New research, led by the Daffodil Centre and published in the journal Nature Medicine, shows cervical cancer death rates in low-to-middle-income countries could be reduced by more than 63% through implementation of World Health Organisation screening guidelines.

The findings were published in two landmark papers focused respectively on screening for human papillomavirus (HPV) in the general population in 78 countries and multiple screening scenarios for women with human immunodeficiency virus (HIV), calibrated for Tanzania, where HIV infection is endemic.

The studies, to model general population and targeted screening options in low- and lower-to-middle-income countries, were conducted to support a major revision of WHO guidelines to inform the acceleration of the WHO global strategy to eliminate cervical cancer.

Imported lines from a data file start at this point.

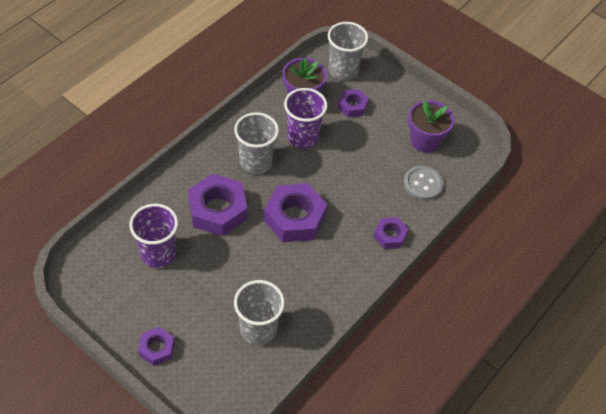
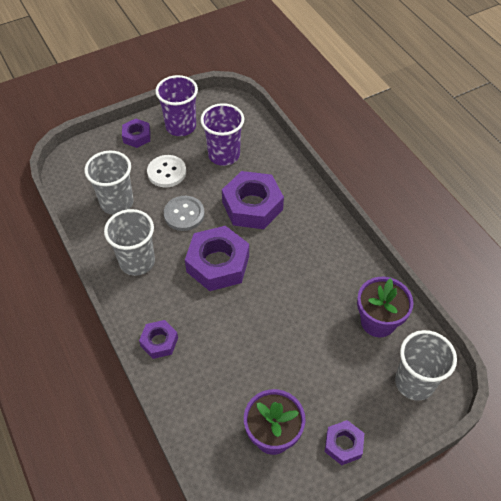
camera: 115 degrees right, 0 degrees up
(200, 298) = (167, 172): none -> white button
(256, 162) = (299, 251): grey cup -> grey cup (137, 262)
(302, 137) = (319, 303): purple cup -> purple cup (181, 126)
(352, 106) = (351, 371): purple nut -> purple nut (343, 444)
(423, 184) = (211, 404): grey button -> grey button (184, 214)

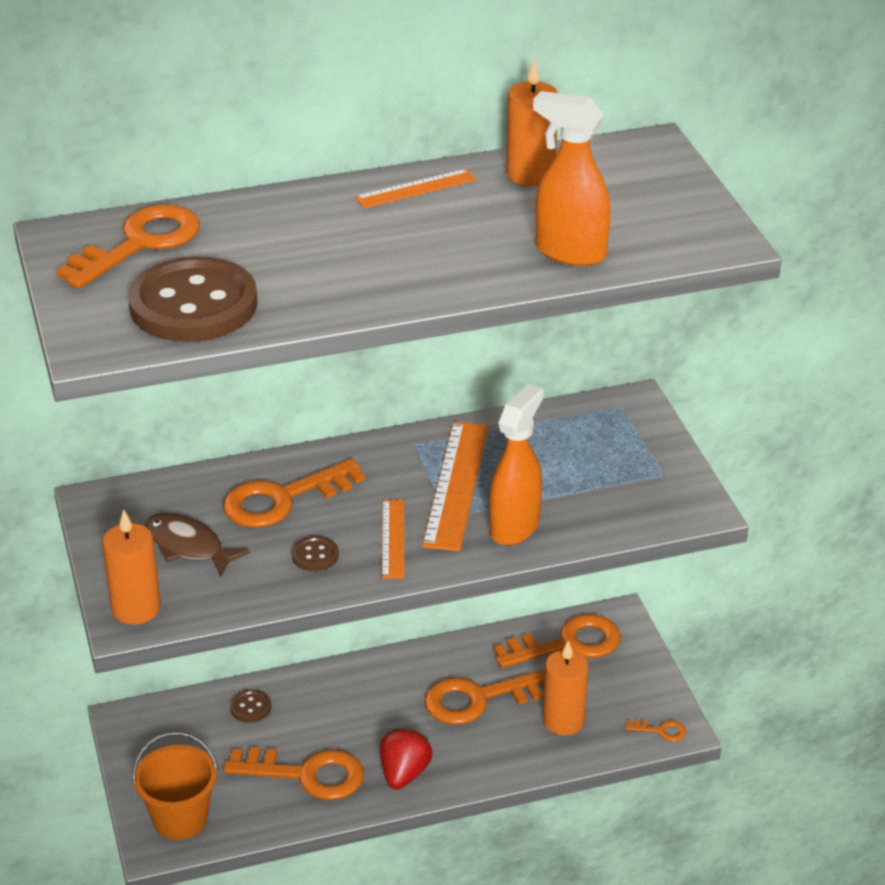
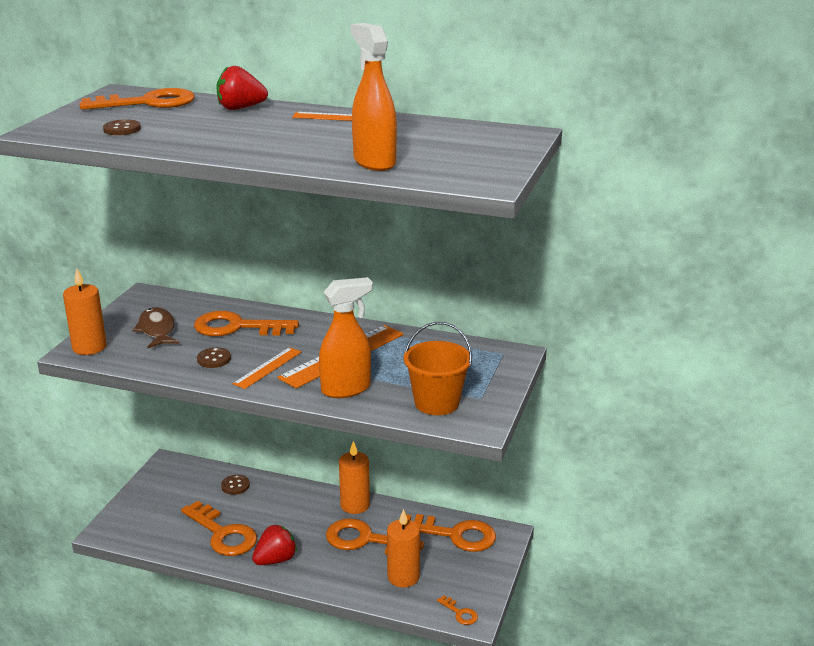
camera: 35 degrees right, 10 degrees down
(180, 819) = (133, 524): orange bucket -> orange bucket (436, 403)
(193, 304) = (122, 129): brown button -> brown button, size x0.41
(275, 213) = (240, 108): none -> red strawberry
(530, 174) = (419, 127): orange candle -> orange candle (355, 505)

Their publication follows the recent announcement of a $12.5 million Australian Government grant to a consortium led by the Daffodil Centre to support the elimination of cervical cancer in the Indo-Pacific region and related developments in Vanuatu and Papua New Guinea supported by philanthropic trust the Minderoo Foundation.

Dr Kate Simms
Dr Kate Simms

A lead author of the first study, Dr Kate Simms, said HPV caused almost all cervical cancers and that a shift from Pap tests to HPV screening in low-and-middle-income countries could significantly reduce mortality rates through earlier intervention.

“Low-and lower-middle-income countries bear most of the world’s cervical cancer burden, so demonstrating the effectiveness of HPV-based screening compared with other approaches is crucial to advocacy to support the WHO strategy and guidelines,” Dr Simms said.

“We found that primary HPV screening was the most clinically effective and cost-effective, reducing mortality by 63-67% when offered every five years.”

Dr Michaela Hall
Dr Michaela Hall

Lead author of the second study, Dr Michaela Hall, said women with HIV had a sixfold risk of developing cervical cancer compared with the general population and that co-existing HIV and HPV infection were more prevalent in low-to-middle-income countries.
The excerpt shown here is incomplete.